WHAT IS NEEDED: Update the text of all the records so that each "Sterling Silver" becomes "Pure Silver", with everything else left unchanged, and leave the pictures out of your answer.

EXTRACTED MATERIAL:
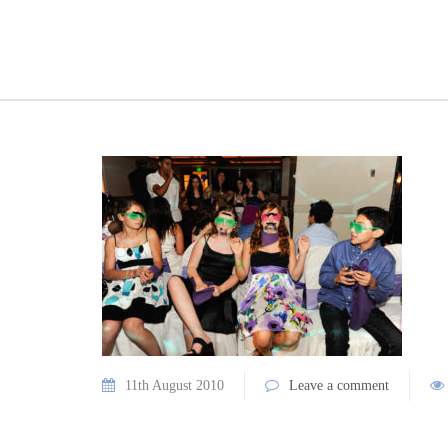
11th August 2010
Leave a comment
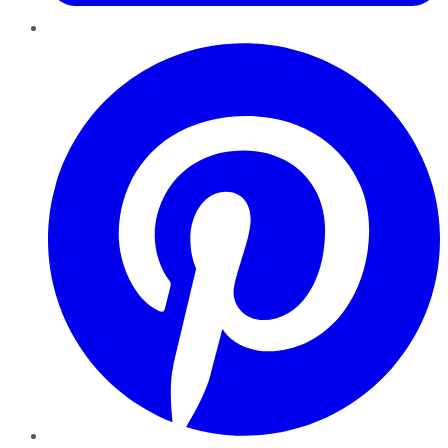
Pinterest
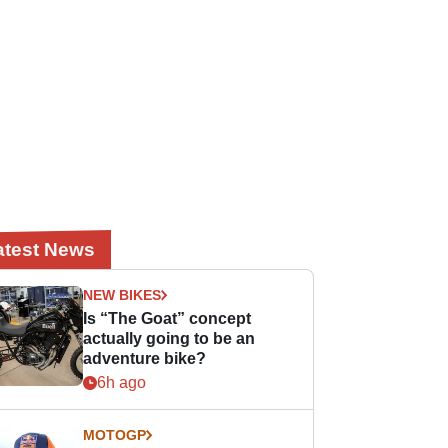
atest News
NEW BIKES
Is “The Goat” concept
actually going to be an
adventure bike?
6h ago
MOTOGP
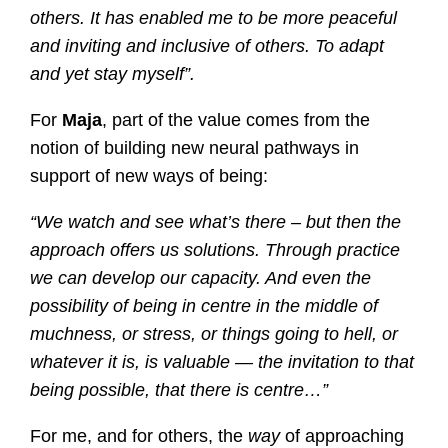
others. It has enabled me to be more peaceful
and inviting and inclusive of others. To adapt
and yet stay myself”.
For
Maja
, part of the value comes from the
notion of building new neural pathways in
support of new ways of being:
“We watch and see what’s there – but then the
approach offers us solutions. Through practice
we can develop our capacity. And even the
possibility of being in centre in the middle of
muchness, or stress, or things going to hell, or
whatever it is, is valuable — the invitation to that
being possible, that there is centre…”
For me, and for others, the
way
of approaching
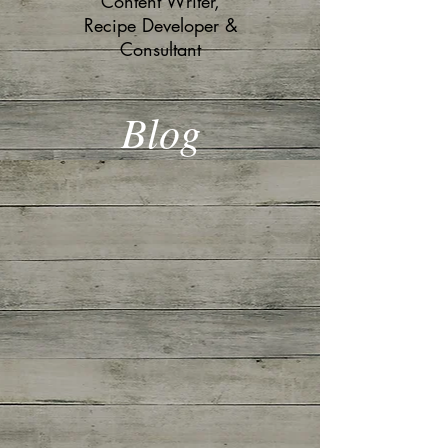
Content Writer,
Recipe Developer &
Consultant
Blog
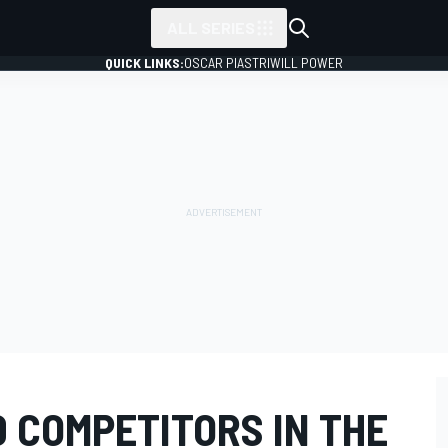
ALL SERIES
QUICK LINKS:
OSCAR PIASTRI
WILL POWER
 COMPETITORS IN THE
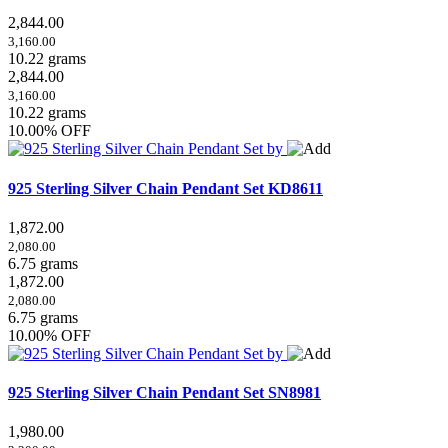
2,844.00
3,160.00
10.22 grams
2,844.00
3,160.00
10.22 grams
10.00% OFF
925 Sterling Silver Chain Pendant Set
KD8611
1,872.00
2,080.00
6.75 grams
1,872.00
2,080.00
6.75 grams
10.00% OFF
925 Sterling Silver Chain Pendant Set
SN8981
1,980.00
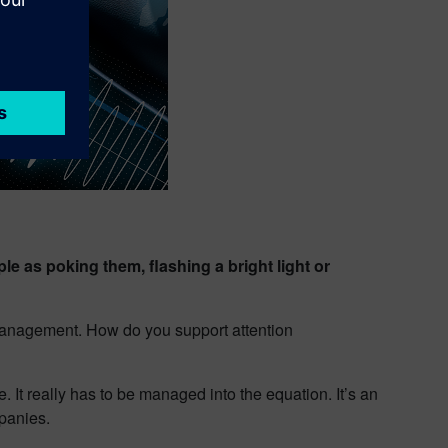
 as poking them, flashing a bright light or
n management. How do you support attention
 It really has to be managed into the equation. It’s an
panies.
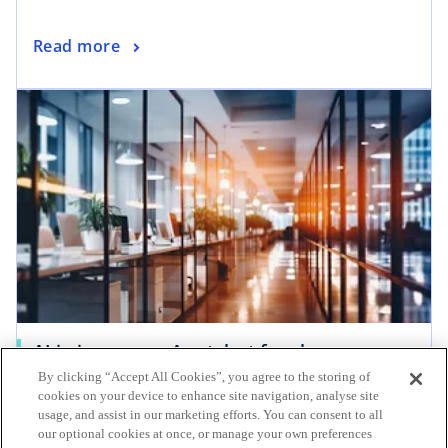
Read more
AI in insurance: A catalyst for change
By clicking “Accept All Cookies”, you agree to the storing of
The insurance industry is poised to harness the
cookies on your device to enhance site navigation, analyse site
latest technologies, including artificial
usage, and assist in our marketing efforts. You can consent to all
intelligence (AI), to innovate and shape the
our optional cookies at once, or manage your own preferences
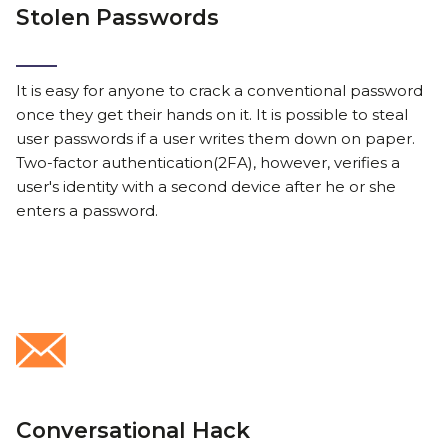
Stolen Passwords
It is easy for anyone to crack a conventional password
once they get their hands on it. It is possible to steal
user passwords if a user writes them down on paper.
Two-factor authentication(2FA), however, verifies a
user's identity with a second device after he or she
enters a password.
Conversational Hack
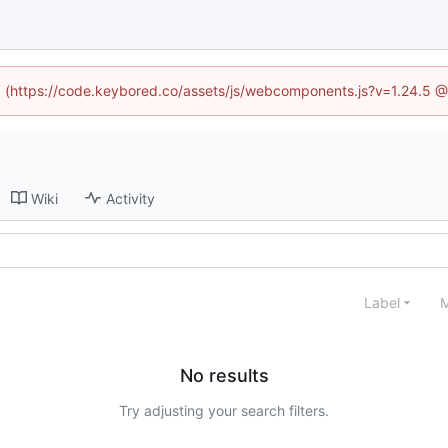
ed (https://code.keybored.co/assets/js/webcomponents.js?v=1.24.5 
Wiki
Activity
Label
M
No results
Try adjusting your search filters.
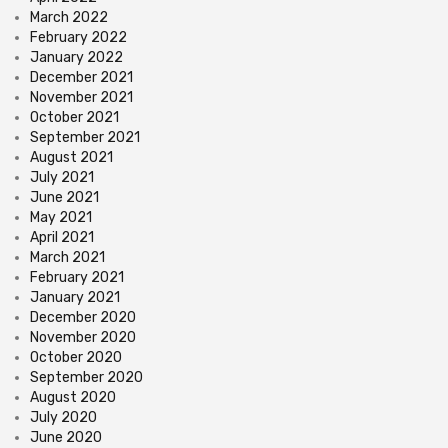
March 2022
February 2022
January 2022
December 2021
November 2021
October 2021
September 2021
August 2021
July 2021
June 2021
May 2021
April 2021
March 2021
February 2021
January 2021
December 2020
November 2020
October 2020
September 2020
August 2020
July 2020
June 2020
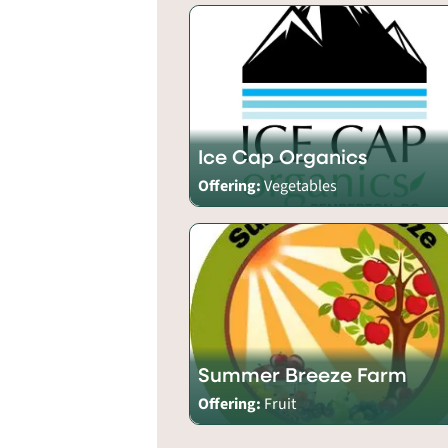
Ice Cap Organics
Offering:
Vegetables
Summer Breeze Farm
Offering:
Fruit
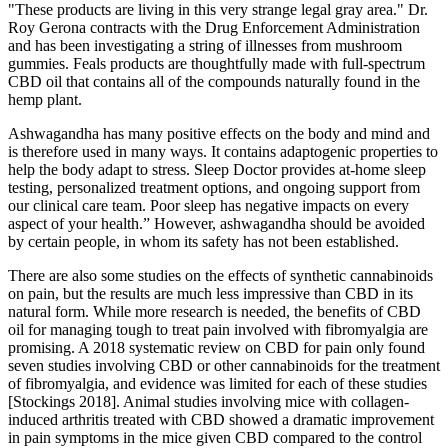
"These products are living in this very strange legal gray area." Dr.
Roy Gerona contracts with the Drug Enforcement Administration
and has been investigating a string of illnesses from mushroom
gummies. Feals products are thoughtfully made with full-spectrum
CBD oil that contains all of the compounds naturally found in the
hemp plant.
Ashwagandha has many positive effects on the body and mind and
is therefore used in many ways. It contains adaptogenic properties to
help the body adapt to stress. Sleep Doctor provides at-home sleep
testing, personalized treatment options, and ongoing support from
our clinical care team. Poor sleep has negative impacts on every
aspect of your health.” However, ashwagandha should be avoided
by certain people, in whom its safety has not been established.
There are also some studies on the effects of synthetic cannabinoids
on pain, but the results are much less impressive than CBD in its
natural form. While more research is needed, the benefits of CBD
oil for managing tough to treat pain involved with fibromyalgia are
promising. A 2018 systematic review on CBD for pain only found
seven studies involving CBD or other cannabinoids for the treatment
of fibromyalgia, and evidence was limited for each of these studies
[Stockings 2018]. Animal studies involving mice with collagen-
induced arthritis treated with CBD showed a dramatic improvement
in pain symptoms in the mice given CBD compared to the control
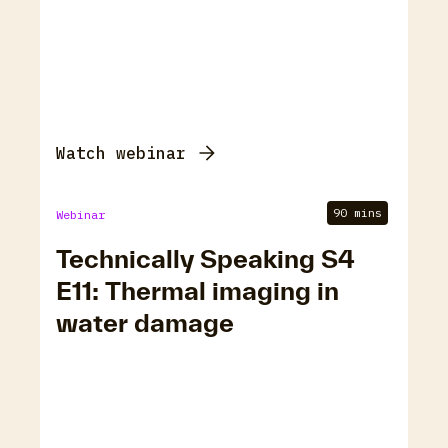
Watch webinar
90 mins
Webinar
Technically Speaking S4
E11: Thermal imaging in
water damage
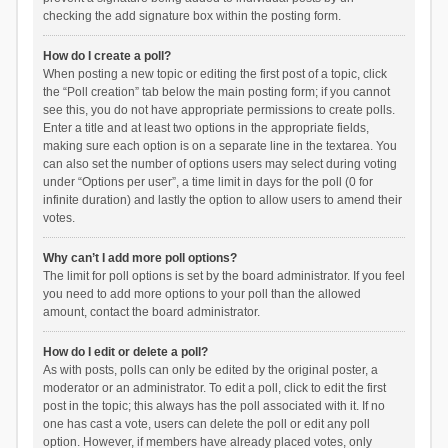
checking the add signature box within the posting form.
How do I create a poll?
When posting a new topic or editing the first post of a topic, click
the “Poll creation” tab below the main posting form; if you cannot
see this, you do not have appropriate permissions to create polls.
Enter a title and at least two options in the appropriate fields,
making sure each option is on a separate line in the textarea. You
can also set the number of options users may select during voting
under “Options per user”, a time limit in days for the poll (0 for
infinite duration) and lastly the option to allow users to amend their
votes.
Why can’t I add more poll options?
The limit for poll options is set by the board administrator. If you feel
you need to add more options to your poll than the allowed
amount, contact the board administrator.
How do I edit or delete a poll?
As with posts, polls can only be edited by the original poster, a
moderator or an administrator. To edit a poll, click to edit the first
post in the topic; this always has the poll associated with it. If no
one has cast a vote, users can delete the poll or edit any poll
option. However, if members have already placed votes, only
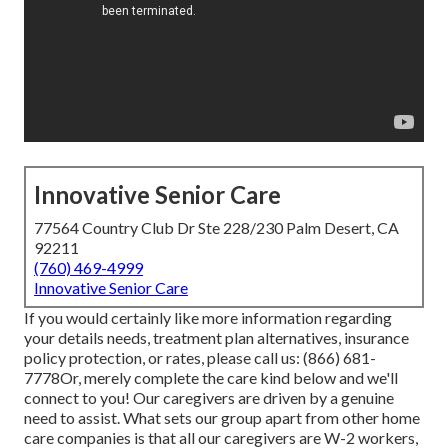
Innovative Senior Care
77564 Country Club Dr Ste 228/230 Palm Desert, CA
92211
(760) 469-4999
Innovative Senior Care
If you would certainly like more information regarding
your details needs, treatment plan alternatives, insurance
policy protection, or rates, please call us:
(866) 681-
7778
Or, merely complete the care kind below and we'll
connect to you! Our caregivers are driven by a genuine
need to assist. What sets our group apart from other home
care companies is that all our caregivers are W-2 workers,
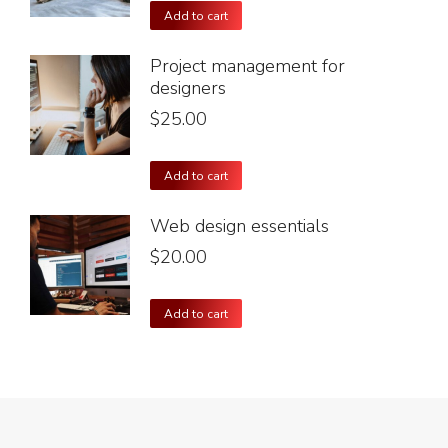
Add to cart
Project management for
designers
$
25.00
Add to cart
Web design essentials
$
20.00
Add to cart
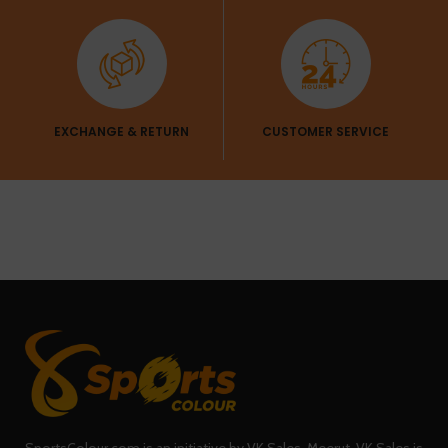
EXCHANGE & RETURN
CUSTOMER SERVICE
SportsColour.com is an initiative by VK Sales, Meerut. VK Sales is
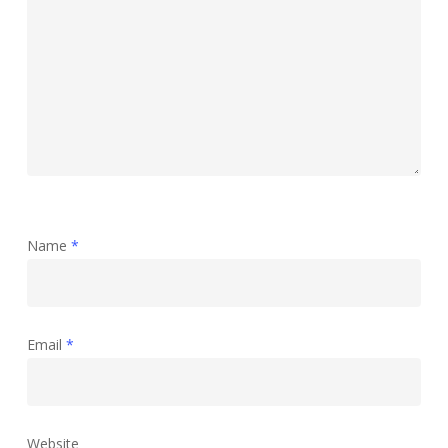
Name
*
Email
*
Website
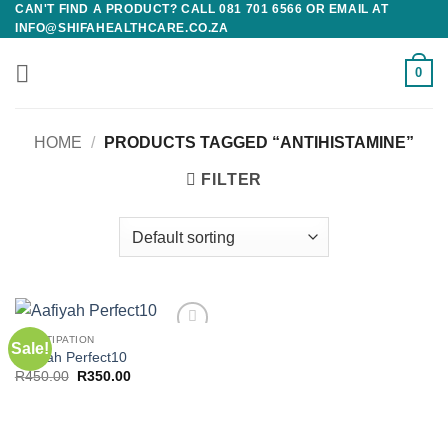
CAN'T FIND A PRODUCT? CALL 081 701 6566 OR EMAIL AT
Skip
INFO@SHIFAHEALTHCARE.CO.ZA
to
content
0
HOME
/
PRODUCTS TAGGED “ANTIHISTAMINE”
FILTER
CONSTIPATION
Sale!
Add to
Aafiyah Perfect10
wishlist
Original
Current
R
450.00
R
350.00
price
price
was:
is:
R450.00.
R350.00.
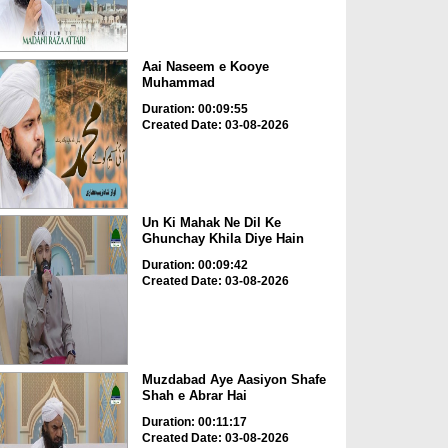
Aai Naseem e Kooye
Muhammad
Duration: 00:09:55
Created Date: 03-08-2026
Un Ki Mahak Ne Dil Ke
Ghunchay Khila Diye Hain
Duration: 00:09:42
Created Date: 03-08-2026
Muzdabad Aye Aasiyon Shafe
Shah e Abrar Hai
Duration: 00:11:17
Created Date: 03-08-2026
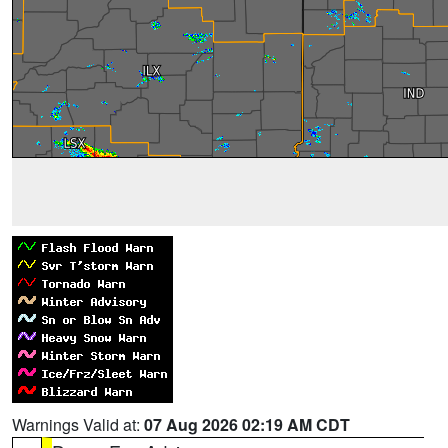
Warnings Valid at:
07 Aug 2026 02:19 AM CDT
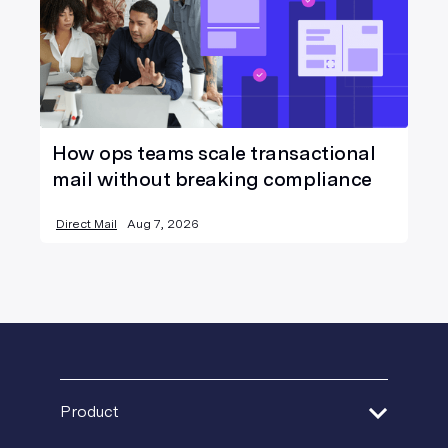
How ops teams scale transactional
mail without breaking compliance
Direct Mail
Aug 7, 2026
Product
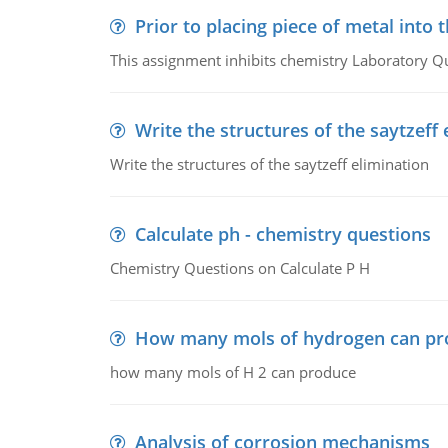
Prior to placing piece of metal into 
This assignment inhibits chemistry Laboratory Q
Write the structures of the saytzeff 
Write the structures of the saytzeff elimination
Calculate ph - chemistry questions
Chemistry Questions on Calculate P H
How many mols of hydrogen can pr
how many mols of H 2 can produce
Analysis of corrosion mechanisms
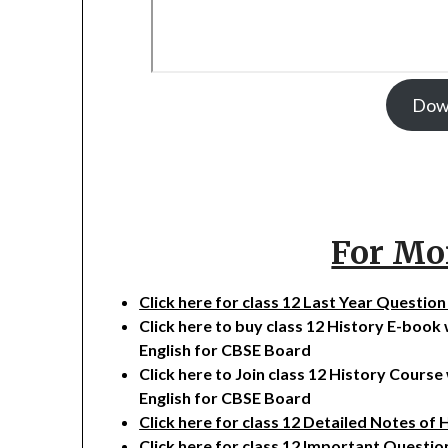
Dow
For Mo
Click here for class 12 Last Year Questio
Click here to buy class 12 History E-book
English for CBSE Board
Click here to Join class 12 History Cours
English for CBSE Board
Click here for class 12 Detailed Notes of 
Click here for class 12 Important Questio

SOLUTION TO THIS EXERCISE:
11th August 2010
Leave a comment
Pinterest
atest News
NEW BIKES
Is “The Goat” concept
actually going to be an
adventure bike?
6h ago
MOTOGP
others. It has enabled me to be more peaceful
and inviting and inclusive of others. To adapt
and yet stay myself”.
For
Maja
, part of the value comes from the
notion of building new neural pathways in
support of new ways of being:
“We watch and see what’s there – but then the
approach offers us solutions. Through practice
we can develop our capacity. And even the
possibility of being in centre in the middle of
muchness, or stress, or things going to hell, or
whatever it is, is valuable — the invitation to that
being possible, that there is centre…”
For me, and for others, the
way
of approaching
Content Writer,
Recipe Developer &
Consultant
Blog
ALL SERIES
QUICK LINKS:
OSCAR PIASTRI
WILL POWER
 COMPETITORS IN THE
2,844.00
3,160.00
10.22 grams
2,844.00
3,160.00
10.22 grams
10.00% OFF
925 Pure Silver Chain Pendant Set
KD8611
1,872.00
2,080.00
6.75 grams
1,872.00
2,080.00
6.75 grams
10.00% OFF
925 Pure Silver Chain Pendant Set
SN8981
1,980.00
 as poking them, flashing a bright light or
n management. How do you support attention
 It really has to be managed into the equation. It’s an
panies.
Read more
AI in insurance: A catalyst for change
By clicking “Accept All Cookies”, you agree to the storing of
The insurance industry is poised to harness the
cookies on your device to enhance site navigation, analyse site
latest technologies, including artificial
usage, and assist in our marketing efforts. You can consent to all
intelligence (AI), to innovate and shape the
our optional cookies at once, or manage your own preferences
Stolen Passwords
It is easy for anyone to crack a conventional password
once they get their hands on it. It is possible to steal
user passwords if a user writes them down on paper.
Two-factor authentication(2FA), however, verifies a
user's identity with a second device after he or she
enters a password.
Conversational Hack
ed (https://code.keybored.co/assets/js/webcomponents.js?v=1.24.5 
Wiki
Activity
Label
M
No results
Try adjusting your search filters.
March 2022
February 2022
January 2022
December 2021
November 2021
October 2021
September 2021
August 2021
July 2021
June 2021
May 2021
April 2021
March 2021
February 2021
January 2021
December 2020
November 2020
October 2020
September 2020
August 2020
July 2020
June 2020
Ice Cap Organics
Offering:
Vegetables
Summer Breeze Farm
Offering:
Fruit
"These products are living in this very strange legal gray area." Dr.
Roy Gerona contracts with the Drug Enforcement Administration
and has been investigating a string of illnesses from mushroom
gummies. Feals products are thoughtfully made with full-spectrum
CBD oil that contains all of the compounds naturally found in the
hemp plant.
Ashwagandha has many positive effects on the body and mind and
is therefore used in many ways. It contains adaptogenic properties to
help the body adapt to stress. Sleep Doctor provides at-home sleep
testing, personalized treatment options, and ongoing support from
our clinical care team. Poor sleep has negative impacts on every
aspect of your health.” However, ashwagandha should be avoided
by certain people, in whom its safety has not been established.
There are also some studies on the effects of synthetic cannabinoids
on pain, but the results are much less impressive than CBD in its
natural form. While more research is needed, the benefits of CBD
oil for managing tough to treat pain involved with fibromyalgia are
promising. A 2018 systematic review on CBD for pain only found
seven studies involving CBD or other cannabinoids for the treatment
of fibromyalgia, and evidence was limited for each of these studies
[Stockings 2018]. Animal studies involving mice with collagen-
induced arthritis treated with CBD showed a dramatic improvement
in pain symptoms in the mice given CBD compared to the control
Watch webinar
90 mins
Webinar
Technically Speaking S4
E11: Thermal imaging in
water damage
checking the add signature box within the posting form.
How do I create a poll?
When posting a new topic or editing the first post of a topic, click
the “Poll creation” tab below the main posting form; if you cannot
see this, you do not have appropriate permissions to create polls.
Enter a title and at least two options in the appropriate fields,
making sure each option is on a separate line in the textarea. You
can also set the number of options users may select during voting
under “Options per user”, a time limit in days for the poll (0 for
infinite duration) and lastly the option to allow users to amend their
votes.
Why can’t I add more poll options?
The limit for poll options is set by the board administrator. If you feel
you need to add more options to your poll than the allowed
amount, contact the board administrator.
How do I edit or delete a poll?
As with posts, polls can only be edited by the original poster, a
moderator or an administrator. To edit a poll, click to edit the first
post in the topic; this always has the poll associated with it. If no
one has cast a vote, users can delete the poll or edit any poll
option. However, if members have already placed votes, only
Innovative Senior Care
77564 Country Club Dr Ste 228/230 Palm Desert, CA
92211
(760) 469-4999
Innovative Senior Care
If you would certainly like more information regarding
your details needs, treatment plan alternatives, insurance
policy protection, or rates, please call us:
(866) 681-
7778
Or, merely complete the care kind below and we'll
connect to you! Our caregivers are driven by a genuine
need to assist. What sets our group apart from other home
care companies is that all our caregivers are W-2 workers,
Add to cart
Project management for
designers
$
25.00
Add to cart
Web design essentials
$
20.00
Add to cart
EXCHANGE & RETURN
CUSTOMER SERVICE
SportsColour.com is an initiative by VK Sales, Meerut. VK Sales is
Name
*
Email
*
Website
CAN'T FIND A PRODUCT? CALL 081 701 6566 OR EMAIL AT
Skip
INFO@SHIFAHEALTHCARE.CO.ZA
to
content
0
HOME
/
PRODUCTS TAGGED “ANTIHISTAMINE”
FILTER
CONSTIPATION
Sale!
Add to
Aafiyah Perfect10
wishlist
Original
Current
R
450.00
R
350.00
price
price
was:
is:
R450.00.
R350.00.
Aai Naseem e Kooye
Muhammad
Duration: 00:09:55
Created Date: 03-08-2026
Un Ki Mahak Ne Dil Ke
Ghunchay Khila Diye Hain
Duration: 00:09:42
Created Date: 03-08-2026
Muzdabad Aye Aasiyon Shafe
Shah e Abrar Hai
Duration: 00:11:17
Created Date: 03-08-2026
Warnings Valid at:
07 Aug 2026 02:19 AM CDT
How ops teams scale transactional
mail without breaking compliance
Direct Mail
Aug 7, 2026
Product
Prior to placing piece of metal into 
This assignment inhibits chemistry Laboratory Q
Write the structures of the saytzeff 
Write the structures of the saytzeff elimination
Calculate ph - chemistry questions
Chemistry Questions on Calculate P H
How many mols of hydrogen can pr
how many mols of H 2 can produce
Analysis of corrosion mechanisms
Dow
For Mo
Click here for class 12 Last Year Questio
Click here to buy class 12 History E-book
English for CBSE Board
Click here to Join class 12 History Cours
English for CBSE Board
Click here for class 12 Detailed Notes of 
Click here for class 12 Important Questio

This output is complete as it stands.